Model and training improvements: Training or fine-tuning LLMs using codebases where names are anonymized or intentionally misleading may encourage models to focus more on structural features.

5. Benchmark Construction and Integrity

The construction of ClassEval-Obf requires deterministic, semantics-preserving identifier replacements—either single-level (alpha-renaming) or more elaborate strategies. The process must ensure that:

All identifier replacements across code and documentation are capture-avoiding to prevent naming collisions.
No obfuscation introduces spurious behavior, as validated by comprehensive execution-based regression tests.
The naturalness metric $N(P')$ quantitatively decreases, ideally approaching that of randomly named or automatically generated identifier sets.

Obfuscation scripts are applied uniformly, and the benchmark consistently passes original test suite outcomes, ensuring experimental integrity.

6. Future Prospects and Research Directions

Several avenues for further work arise from the deployment of ClassEval-Obf:

Expansion of obfuscation strategies: Developing even more dynamic or fine-grained obfuscators to challenge models at deeper levels—for instance, by obfuscating local code idiom patterns or introducing syntactic “noise” that does not alter control/data flow.
Integration with execution trace-based evaluation: Merging with frameworks that require the prediction of intermediate states or control flow, strengthening assessment of true semantic reasoning (Chen et al., 25 Mar 2024).
Compositional robustness: Examining how models deal with code where both naming and structure are simultaneously obfuscated, simulating code “in the wild.”
Comparison with real-world codebases: Confirming that observations generalize from synthetic benchmarks to complex, organically evolved repositories.
Development of evaluation suites: Advocating that new LLM evaluation protocols include both canonical (natural) and obfuscated benchmarks as standard practice, improving the diagnostic granularity of model behavior.

7. Significance within the Broader Ecosystem

ClassEval-Obf constitutes an important benchmark for the rigorous evaluation of LLMs in code-related tasks. By isolating the structural reasoning channel from naming-based shortcuts, it encourages development and analysis of models that demonstrate genuine semantic comprehension and generalization. The methodology is directly extensible to future code reasoning, summarization, and synthesis tasks, and can inform both model architecture choices and training regimes for robust, real-world code understanding. The approach complements other advances in code reasoning evaluation and has motivated critical reevaluation of how current benchmarks reflect true model capabilities (Le et al., 3 Oct 2025).
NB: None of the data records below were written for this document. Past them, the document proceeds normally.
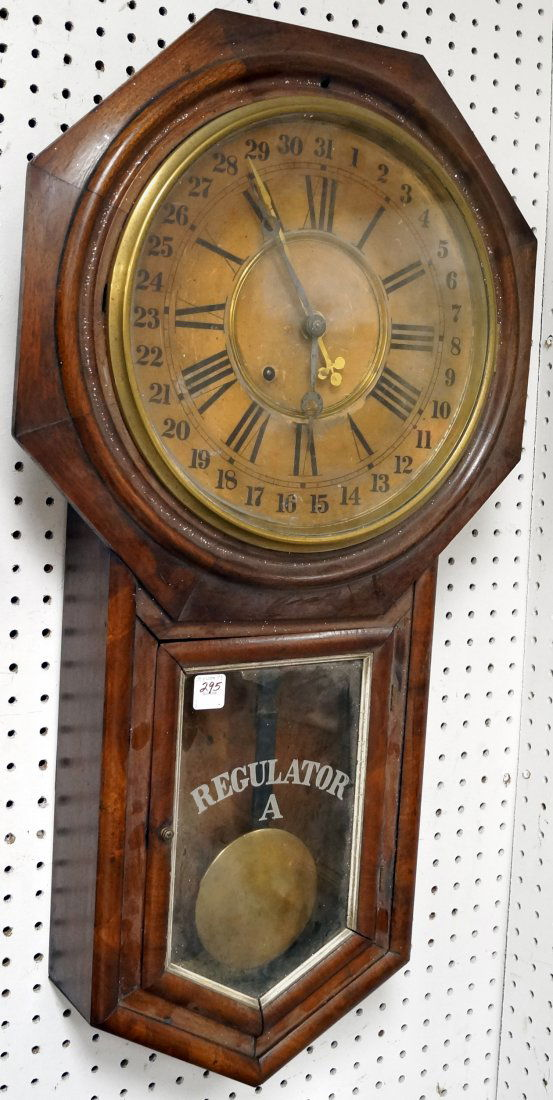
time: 5:54
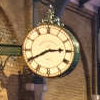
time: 2:40
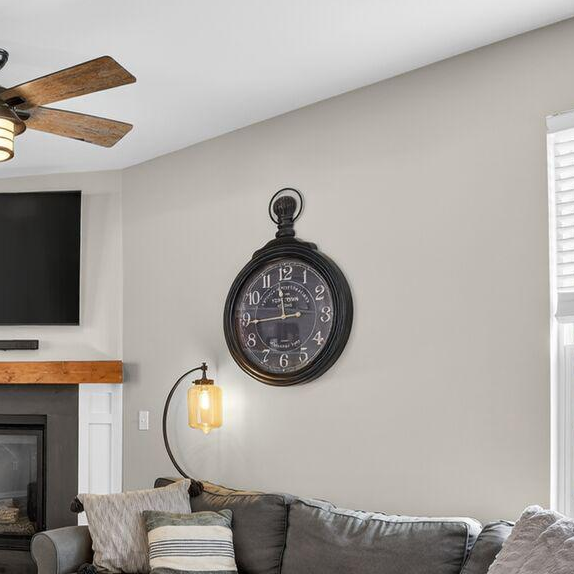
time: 11:43
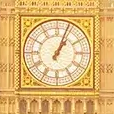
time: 1:03
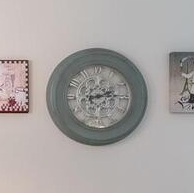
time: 2:14
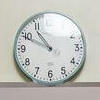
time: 10:49
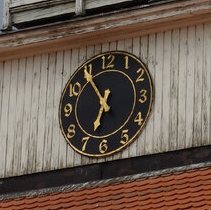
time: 6:54
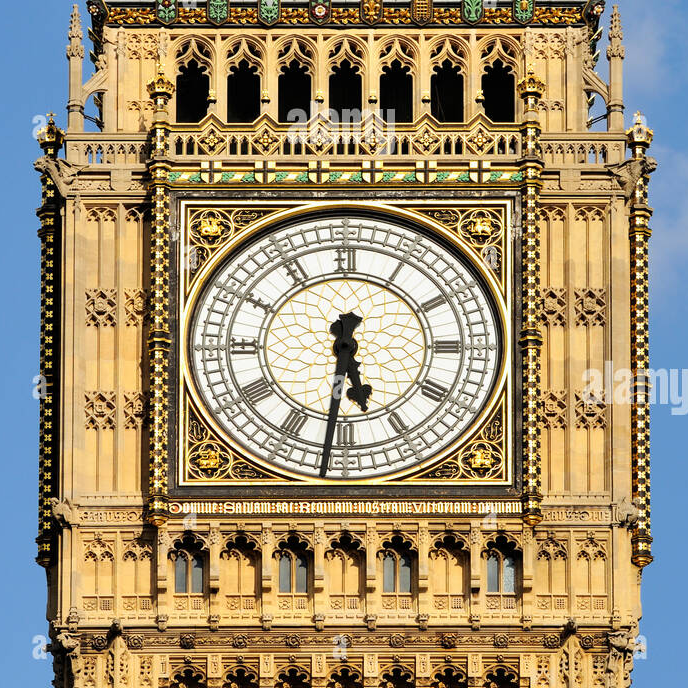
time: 5:31
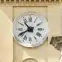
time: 10:40
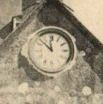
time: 11:52
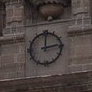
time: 12:13
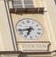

Aspect	Before Obfuscation	After Obfuscation
Summarization Accuracy	High (e.g., 87.3%)	Markedly lower (58.7%)
Execution Pass@1	High (e.g., 82.9%)	Noticeably reduced (75.5%)
Identifier Lengths (median)	Variable/long	Short/ambiguous
Utility of naming cues	Critical	Suppressed

This evidence demonstrates the central role that naming cues play in LLM performance and underscores the need for systematic obfuscation benchmarks in future research.